The Muslim Brotherhood is willing to participate in a coalition government after next month's parliamentary elections, senior member Khairat El-Shater told Al-Jazeera on Wednesday.
El-Shater, deputy leader of the Brotherhood, said no political force would be able to govern the country alone during this unstable transitional period and therefore a coalition government may be the best solution.
El-Shater also weighed in on the recent troubles faced by the Brotherhood-led Democratic Alliance, which began with 30 political parties and now has only twelve, after more than half of the parties decided to pull out. The parties in the Alliance were expected to field a unified candidate list for the upcoming elections set for 28 November.

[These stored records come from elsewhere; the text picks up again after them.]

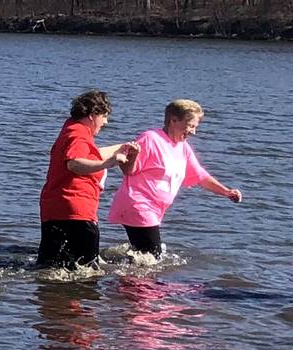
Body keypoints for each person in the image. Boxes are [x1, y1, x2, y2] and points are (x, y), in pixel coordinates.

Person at [108, 99, 244, 255]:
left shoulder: (182, 147)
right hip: (138, 205)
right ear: (173, 120)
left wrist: (226, 192)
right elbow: (129, 171)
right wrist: (130, 156)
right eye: (191, 126)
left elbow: (200, 175)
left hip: (154, 209)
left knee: (145, 257)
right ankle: (124, 277)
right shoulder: (151, 139)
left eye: (195, 127)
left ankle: (114, 268)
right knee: (152, 257)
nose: (194, 132)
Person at [36, 90, 139, 270]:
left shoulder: (71, 128)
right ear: (92, 115)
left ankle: (48, 296)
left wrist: (120, 149)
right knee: (86, 273)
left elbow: (89, 155)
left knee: (50, 267)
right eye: (104, 116)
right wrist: (108, 163)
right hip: (76, 212)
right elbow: (74, 163)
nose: (106, 122)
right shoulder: (79, 135)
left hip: (54, 209)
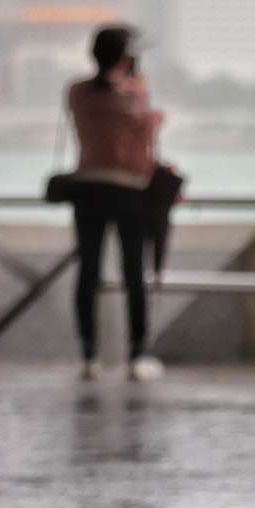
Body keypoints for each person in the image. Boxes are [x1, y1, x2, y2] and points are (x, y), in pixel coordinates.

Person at [68, 25, 164, 382]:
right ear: (126, 57)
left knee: (88, 273)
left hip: (87, 189)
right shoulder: (131, 95)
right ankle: (138, 351)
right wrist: (137, 83)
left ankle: (89, 353)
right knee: (133, 273)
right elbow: (149, 130)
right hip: (128, 191)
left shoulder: (77, 91)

However, El-Shater said Mubarak is to blame for the crisis the Alliance is facing because he created a culture of self-interest rather than a will to work together for the benefit of the nation. He also said most political forces lack experience on how to run for elections and therefore it was difficult for the Alliance to know which candidates would be the most popular and more likely to win.

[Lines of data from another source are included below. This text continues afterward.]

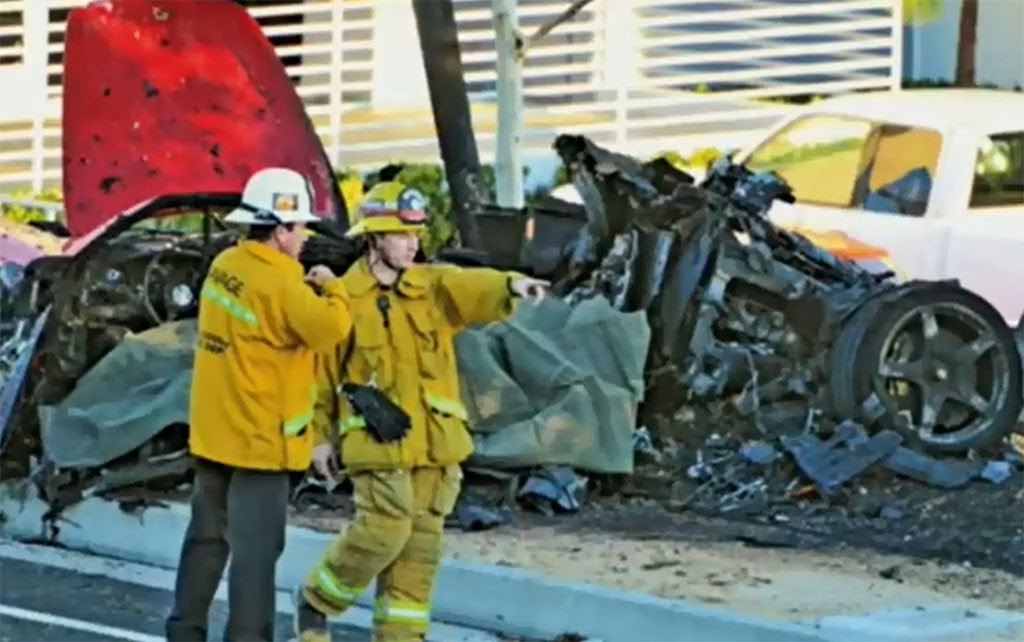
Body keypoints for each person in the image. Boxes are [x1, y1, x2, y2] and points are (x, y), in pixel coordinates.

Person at [293, 181, 549, 642]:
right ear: (374, 238)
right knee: (384, 531)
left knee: (418, 555)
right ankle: (317, 602)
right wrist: (318, 439)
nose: (412, 245)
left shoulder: (432, 287)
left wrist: (513, 283)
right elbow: (320, 377)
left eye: (416, 235)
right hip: (378, 445)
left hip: (436, 448)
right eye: (400, 235)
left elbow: (472, 285)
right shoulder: (343, 298)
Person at [165, 167, 354, 642]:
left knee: (206, 542)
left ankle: (184, 631)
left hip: (216, 434)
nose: (306, 236)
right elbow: (331, 328)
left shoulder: (226, 265)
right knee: (255, 559)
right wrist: (333, 286)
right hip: (261, 444)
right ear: (282, 227)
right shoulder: (283, 284)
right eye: (301, 226)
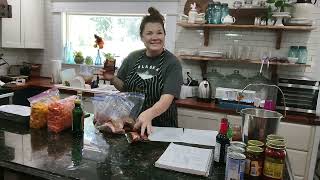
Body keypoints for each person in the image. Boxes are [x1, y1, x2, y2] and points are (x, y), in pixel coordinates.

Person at [101, 7, 183, 136]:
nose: (155, 37)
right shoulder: (132, 58)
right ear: (141, 37)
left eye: (159, 32)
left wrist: (149, 114)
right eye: (149, 33)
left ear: (164, 35)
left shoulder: (172, 63)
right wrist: (112, 78)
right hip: (133, 127)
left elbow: (166, 100)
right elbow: (125, 88)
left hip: (162, 130)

El-Shater, also denied the Brotherhood is in conflict with Salafists – most of whom also withdrew from the Alliance. He said it is the media which tries to create problems between the two. He also accused the media of using the Salafists to scare people - both in Egypt and abroad – about the rise of Islamists, which is similar to the tactics used by the Mubarak regime against the Brotherhood.
El-Shater was jailed under the Mubarak regime from 2006 until his release after the revolution. He was also arrested four times beginning in the early 1990s, bringing his total jail time in the Mubarak era to 10 years.